Looking after children is a relentless business, she says.
“When you have kids, everybody tells you how much you're going to love them. No one really prepares you for how much you're going to worry about them.”
And that worry doesn’t ever really abate.
“I once naively hoped it would end when they turned 18. It does not.
“My kids are adults now and your heart still races every time you get one of those phone calls. So it's a long gig.”
There is a mass of information, on how to be a better parent, Nimmo says, but little about how to look after ourselves.
“I've looked into the eyes of many, many distressed parents over the years and I really feel for them because it is so hard so long and often so lonely, and people who are doing it on their own or credit to them because it's a tough, tough job.”
If you're burnt out at work you have some options, but with caring for children it’s somewhat different, Nimmo says.
Remember, even if you’re feeling frazzled and disconnected, you are probably still doing a good job.
“The first thing to know is if you are really struggling, it doesn't mean that you are a dreadful parent.”
To raise well-adjusted kids, research suggests you only have to be a good parent 30 percent of the time, she says.
“About a third of the time we're perfectly in tune with our kids and doing well, a third of the time we're trying still trying to figure them out and a third of the time we don't have a clue.”
Keep that ratio in mind, and as long as your children are safe physically and emotionally, you’re doing fine, Nimmo says.
If you feel like you're not doing fine as a parent, it's okay to occasionally mention to your children that you’re having a tough time.
“I think it's fine to let your kids know that you're going through some emotional difficulties ... as long as it's not constant. Kids should not have to be your rock.”
Expressing genuine emotions to your children teaches them that difficult feelings are OK, she says.
“If they're young kids, you can ask them for suggestions about how you could get a break.
“If they're older kids.

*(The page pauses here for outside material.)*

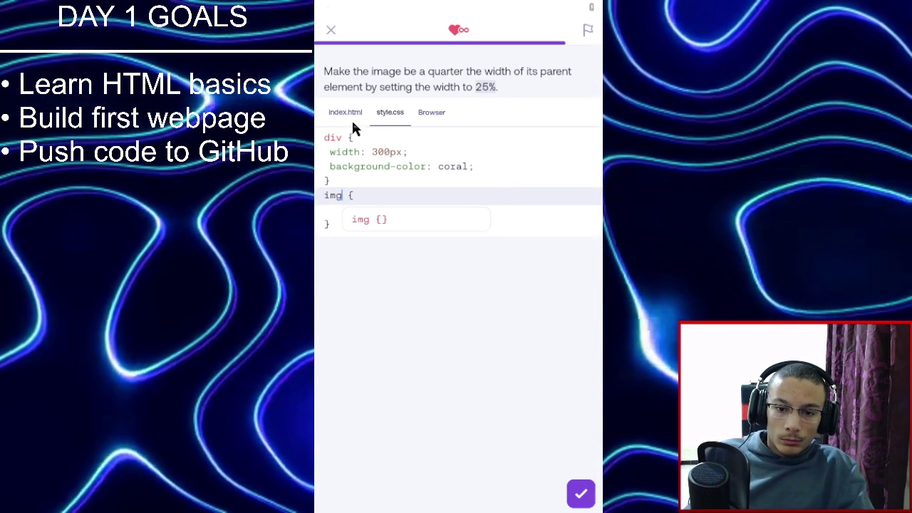
# Give the img rule width: 25% and submit it for checking.
pyautogui.click(356, 120)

It's good to ask them to help you in specific ways.”
It is vital to cut yourself some time and space and minimise any guilt, Nimmo says.
“You can start by dialling back your expectations. For example, with kids’ activities, give yourself permission to do as little as possible. And also to not offer them as many opportunities as you might like to.
“When kids show up as adults in therapy, they never think about how many cool activities they did, they never talk about what holidays they had. They don't care how many dinner parties mum and dad had.
“They only remember the vibe in the house, who they got on with and who showed an interest in them.”
When you’re feeling mentally exhausted it's time to look after the body, she says.
“Putting some focus back on your own physical health is a really useful first step.”
These mental and physical building blocks can help you recover some energy, she says.
“Try not to beat yourself up if you're feeling like you're failing because life is long and there will be some good times ahead as a parent – they do come.”